DIRECTIONS — Produce an exact transcription of the data, with the images left out.

DATA RECORDS: Begin

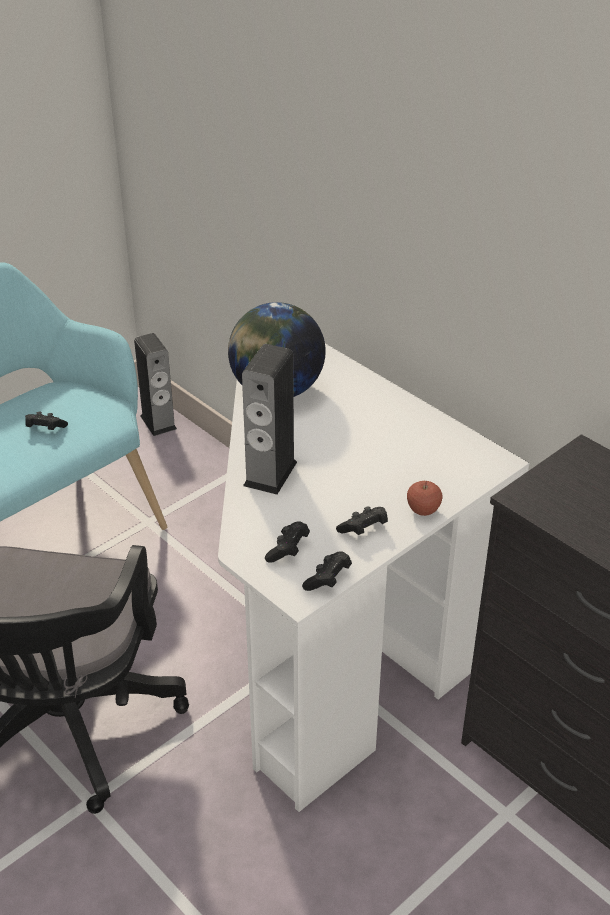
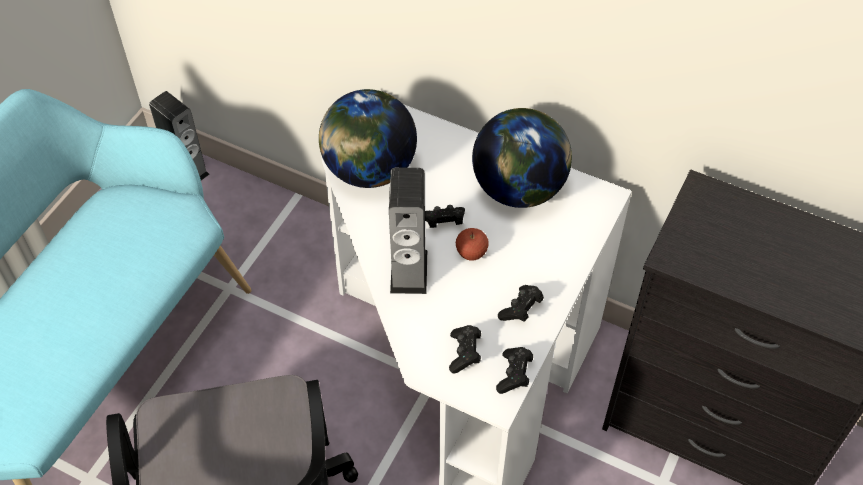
camera: 20 degrees left, 15 degrees up
black game controller [25,411,68,430] -> black game controller moved to [425,205,465,228]
apple [407,481,442,516] -> apple moved to [456,228,489,261]
none -> globe [472,108,572,208]

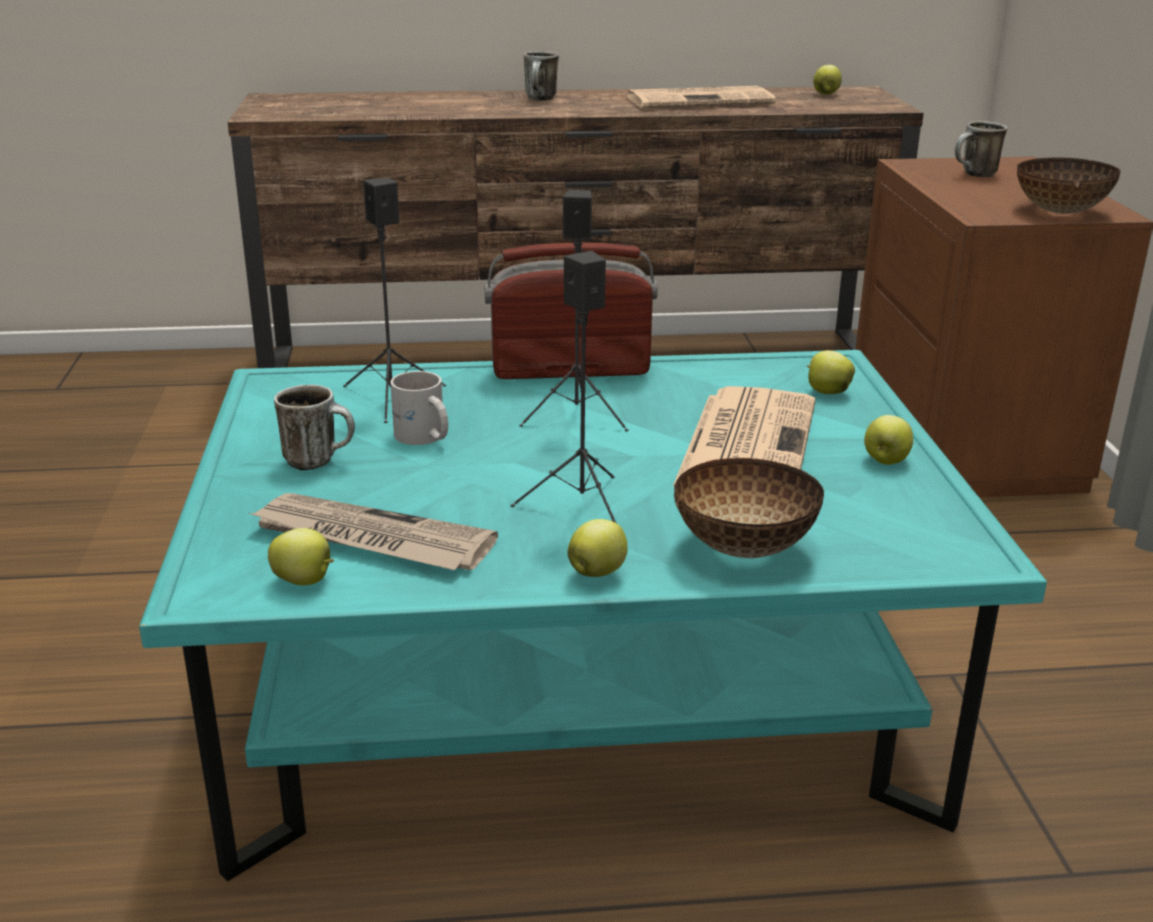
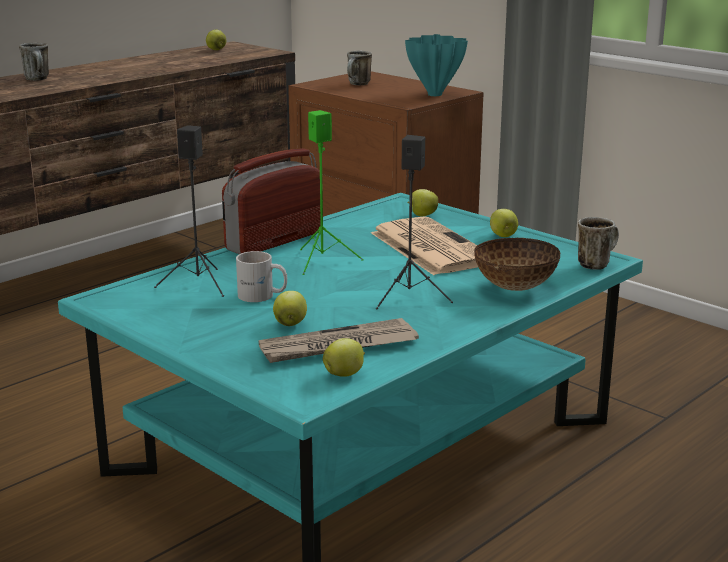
camera: 40 degrees left, 5 degrees down
mug [274,385,355,470] -> mug moved to [578,217,619,269]
black speaker [520,190,628,432] -> green speaker [300,110,364,275]
apple [568,519,627,577] -> apple moved to [273,291,307,326]
newspaper [627,86,776,108] -> none
bowl [1017,157,1121,214] -> turquoise vase [405,34,468,96]

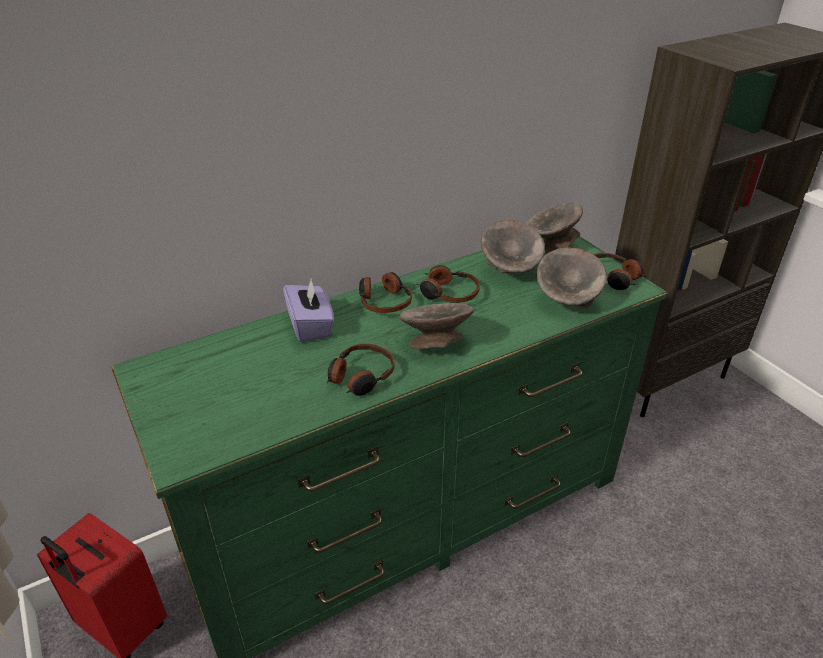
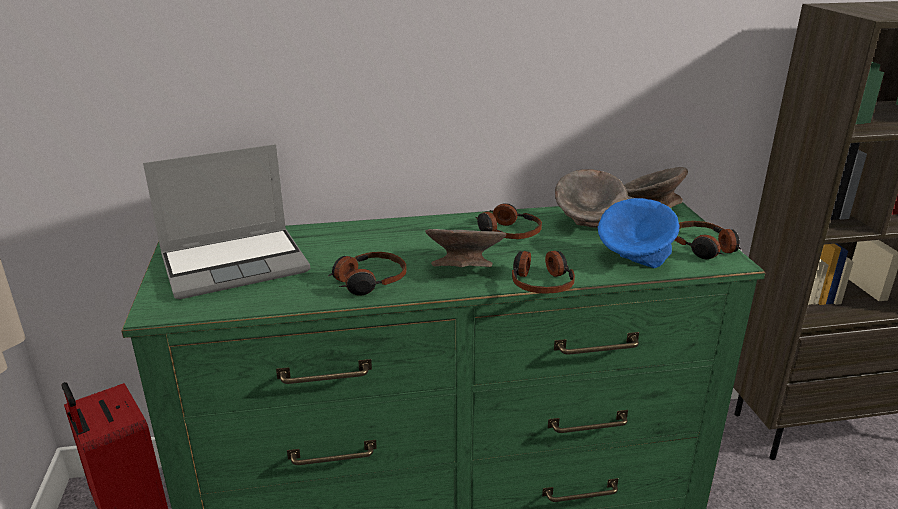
camera: 20 degrees right, 10 degrees down
purple tissue box [283,277,334,343] -> none
headphones [359,272,412,313] -> headphones moved to [512,251,575,293]
grey bowl [537,247,607,308] -> blue bowl [597,198,680,268]
none -> laptop [143,144,310,299]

DATA RECORDS: End

PROBLEM SOLUTION —
camera: 20 degrees left, 15 degrees up
black game controller [25,411,68,430] -> black game controller moved to [425,205,465,228]
apple [407,481,442,516] -> apple moved to [456,228,489,261]
none -> globe [472,108,572,208]

camera: 40 degrees left, 5 degrees down
mug [274,385,355,470] -> mug moved to [578,217,619,269]
black speaker [520,190,628,432] -> green speaker [300,110,364,275]
apple [568,519,627,577] -> apple moved to [273,291,307,326]
newspaper [627,86,776,108] -> none
bowl [1017,157,1121,214] -> turquoise vase [405,34,468,96]

camera: 20 degrees right, 10 degrees down
purple tissue box [283,277,334,343] -> none
headphones [359,272,412,313] -> headphones moved to [512,251,575,293]
grey bowl [537,247,607,308] -> blue bowl [597,198,680,268]
none -> laptop [143,144,310,299]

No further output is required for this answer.